La solución del conflicto palestino pasa hoy por una pinza de dos patas.
La primera de esas patas es la de los Acuerdos de Abraham, el tratado de paz firmado por Israel y los Emiratos Árabes Unidos en 2020 bajo la tutela de Donald Trump.
Al tratado, que se añadía al firmado por Egipto en 1979 y al rubricado por Jordania en 1994, se sumaron también Baréin, Sudán y Marruecos.
La segunda pata es la que defienden el PSOE y el PP, y que Josep Borrell concretó ayer en un plan de doce puntos para los ministros de Exteriores de los Veintisiete. Es la solución de los dos Estados defendida por una parte de la comunidad internacional.
No son opciones excluyentes. Y, de hecho, la primera conduce de forma indirecta a la segunda, cegando cualquier esperanza de los extremistas palestinos en una alianza árabe que conduzca a una victoria total sobre Israel. Victoria que pasaría por el exterminio de los judíos y su erradicación del territorio histórico de Judea.

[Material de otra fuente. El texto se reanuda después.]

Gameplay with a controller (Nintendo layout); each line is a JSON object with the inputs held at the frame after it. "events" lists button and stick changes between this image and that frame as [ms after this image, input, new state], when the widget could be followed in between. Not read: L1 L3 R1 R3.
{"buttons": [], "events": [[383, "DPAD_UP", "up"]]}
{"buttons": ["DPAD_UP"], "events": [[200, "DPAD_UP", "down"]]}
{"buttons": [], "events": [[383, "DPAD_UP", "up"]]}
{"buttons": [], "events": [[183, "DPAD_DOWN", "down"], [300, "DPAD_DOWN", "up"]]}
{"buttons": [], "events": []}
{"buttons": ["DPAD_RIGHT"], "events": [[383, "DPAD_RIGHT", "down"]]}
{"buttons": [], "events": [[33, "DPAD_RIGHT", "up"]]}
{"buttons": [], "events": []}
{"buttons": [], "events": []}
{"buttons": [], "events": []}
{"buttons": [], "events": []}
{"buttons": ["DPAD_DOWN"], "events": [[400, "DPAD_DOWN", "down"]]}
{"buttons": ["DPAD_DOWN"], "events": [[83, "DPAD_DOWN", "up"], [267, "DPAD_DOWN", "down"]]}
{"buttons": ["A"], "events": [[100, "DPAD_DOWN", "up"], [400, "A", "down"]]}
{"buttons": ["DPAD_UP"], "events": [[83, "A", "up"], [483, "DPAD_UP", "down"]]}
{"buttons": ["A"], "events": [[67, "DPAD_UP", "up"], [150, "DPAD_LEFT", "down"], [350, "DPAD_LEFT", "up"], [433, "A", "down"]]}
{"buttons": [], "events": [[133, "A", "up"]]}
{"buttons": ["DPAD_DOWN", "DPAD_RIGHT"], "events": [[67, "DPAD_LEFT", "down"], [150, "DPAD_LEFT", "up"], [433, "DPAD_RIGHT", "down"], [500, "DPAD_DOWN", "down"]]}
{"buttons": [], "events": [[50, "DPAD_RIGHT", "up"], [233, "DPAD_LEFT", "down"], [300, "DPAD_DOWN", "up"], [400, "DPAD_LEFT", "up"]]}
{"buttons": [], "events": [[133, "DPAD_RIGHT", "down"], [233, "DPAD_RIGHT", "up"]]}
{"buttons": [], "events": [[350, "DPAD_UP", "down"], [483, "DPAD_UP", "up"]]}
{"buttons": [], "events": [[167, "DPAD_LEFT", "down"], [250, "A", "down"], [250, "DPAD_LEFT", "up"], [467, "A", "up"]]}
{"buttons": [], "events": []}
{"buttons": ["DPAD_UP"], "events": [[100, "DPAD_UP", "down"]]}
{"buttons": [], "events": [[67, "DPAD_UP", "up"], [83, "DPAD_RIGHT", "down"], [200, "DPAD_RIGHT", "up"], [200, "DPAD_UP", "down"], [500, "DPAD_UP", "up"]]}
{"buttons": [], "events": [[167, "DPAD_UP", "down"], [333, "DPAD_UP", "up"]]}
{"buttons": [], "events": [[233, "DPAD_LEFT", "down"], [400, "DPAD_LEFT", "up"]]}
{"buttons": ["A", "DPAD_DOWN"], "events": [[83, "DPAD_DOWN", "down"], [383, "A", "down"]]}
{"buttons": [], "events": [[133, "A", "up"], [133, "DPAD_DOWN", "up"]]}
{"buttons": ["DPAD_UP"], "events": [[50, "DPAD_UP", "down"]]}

Los Acuerdos de Abraham implican por tanto el aislamiento diplomático de los extremistas palestinos y sus padrinos iraníes por la vía de la firma de tratados de paz con los países vecinos de Israel, enfrentados a su vez a la teocracia de Teherán.
La teoría de la 'pata Abraham' dice que una vez Israel haya normalizado sus relaciones con los países árabes de su entorno, el aislamiento de los extremistas palestinos forzará su aceptación de un plan de paz razonable.
De ahí, precisamente, los ataques de Hamás del 7 de octubre, destinados a torpedear las conversaciones, ya muy avanzadas, que Israel mantenía con Arabia Saudí. Una señal obvia de que Irán considera más peligrosos esos tratados de paz que las propias conversaciones directas entre palestinos e israelíes bajo la égida de Estados Unidos.
La segunda vía insiste en la solución de los dos Estados, en la suposición de que si los palestinos no han aceptado todavía esa posibilidad es porque Israel no ha cedido en todos los puntos que sus líderes consideran claves.
Resulta difícil negar que la solución al conflicto palestino pasa de forma inevitable por alguna forma de Estado propio palestino, en un territorio claramente delimitado y con autonomía política total sobre ese territorio.
Israel ha reconocido abiertamente, además, que su proyecto no pasa por asumir ningún tipo de responsabilidad sobre una población de cinco millones y medio de palestinos. Lo que implica la aceptación tácita de la posibilidad de que ese Estado sea un día realidad.
Pero ese futuro Estado palestino sólo puede llegar tras el cumplimiento de dos condiciones absolutamente irrenunciables. El reconocimiento del Estado israelí y la renuncia a cualquier tipo de violencia o de reclamación posterior al acuerdo.
Sin esas dos condiciones, un Estado palestino sólo sería una amenaza existencial para el Estado israelí. Amenaza que ningún Estado aceptaría en sus fronteras.
Por desgracia, no existe hoy ningún indicio de que los líderes palestinos estén dispuestos a aceptar esas dos condiciones, dado que el apoyo de Irán y el posicionamiento tibio de muchos países occidentales les permite todavía a sus elementos más radicales albergar esperanzas de una victoria absoluta sobre Israel por la vía del terrorismo.
Reconocer hoy un Estado palestino sin contrapartidas supondría premiar al terrorismo yihadista de Hamás por su masacre. Pero negarse a la posibilidad de un Estado israelí a largo plazo supone enquistar el conflicto y retardar, a costa de miles de vidas humanas, el inevitable resultado final: la consolidación de dos Estados en paz.